• [TO DO] After finding the line containing "right wrist: (180, 350)" below, please output that line and each following one through the line containing "left ear: (485, 143)", exactly as written.

• [EXERCISE INPUTS]
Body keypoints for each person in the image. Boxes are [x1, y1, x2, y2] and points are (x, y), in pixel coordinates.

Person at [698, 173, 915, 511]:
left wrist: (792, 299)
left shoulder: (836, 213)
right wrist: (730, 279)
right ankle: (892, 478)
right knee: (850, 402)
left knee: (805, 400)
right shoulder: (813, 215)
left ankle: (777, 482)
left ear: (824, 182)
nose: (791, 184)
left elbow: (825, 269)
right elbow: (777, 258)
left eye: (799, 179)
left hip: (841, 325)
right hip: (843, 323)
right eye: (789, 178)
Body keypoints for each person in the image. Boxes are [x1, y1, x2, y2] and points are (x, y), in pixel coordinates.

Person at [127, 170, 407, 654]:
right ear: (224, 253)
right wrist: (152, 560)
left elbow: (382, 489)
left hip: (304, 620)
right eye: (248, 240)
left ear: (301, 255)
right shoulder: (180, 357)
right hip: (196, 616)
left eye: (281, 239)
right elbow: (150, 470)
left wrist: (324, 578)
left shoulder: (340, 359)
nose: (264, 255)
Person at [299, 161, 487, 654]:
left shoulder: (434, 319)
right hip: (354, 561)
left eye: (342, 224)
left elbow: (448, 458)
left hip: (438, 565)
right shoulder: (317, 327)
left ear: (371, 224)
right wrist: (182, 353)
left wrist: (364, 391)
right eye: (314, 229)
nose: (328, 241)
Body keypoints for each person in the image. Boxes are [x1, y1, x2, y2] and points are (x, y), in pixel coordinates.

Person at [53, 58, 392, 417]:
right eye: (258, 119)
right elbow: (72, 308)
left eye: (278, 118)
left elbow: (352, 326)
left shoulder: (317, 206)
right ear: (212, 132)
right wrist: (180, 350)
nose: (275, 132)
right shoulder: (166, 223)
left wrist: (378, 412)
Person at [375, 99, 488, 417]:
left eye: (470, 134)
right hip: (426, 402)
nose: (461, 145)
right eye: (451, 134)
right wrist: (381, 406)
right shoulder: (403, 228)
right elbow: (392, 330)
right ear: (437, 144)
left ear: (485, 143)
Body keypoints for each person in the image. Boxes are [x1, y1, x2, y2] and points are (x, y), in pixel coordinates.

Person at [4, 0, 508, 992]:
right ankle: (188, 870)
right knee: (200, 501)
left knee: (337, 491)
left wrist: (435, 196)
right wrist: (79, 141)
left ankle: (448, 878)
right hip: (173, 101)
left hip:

• [REPLY]
right wrist: (180, 350)
nose: (275, 132)
right shoulder: (166, 223)
left wrist: (378, 412)
Person at [375, 99, 488, 417]:
left eye: (470, 134)
right hip: (426, 402)
nose: (461, 145)
right eye: (451, 134)
right wrist: (381, 406)
right shoulder: (403, 228)
right elbow: (392, 330)
right ear: (437, 144)
left ear: (485, 143)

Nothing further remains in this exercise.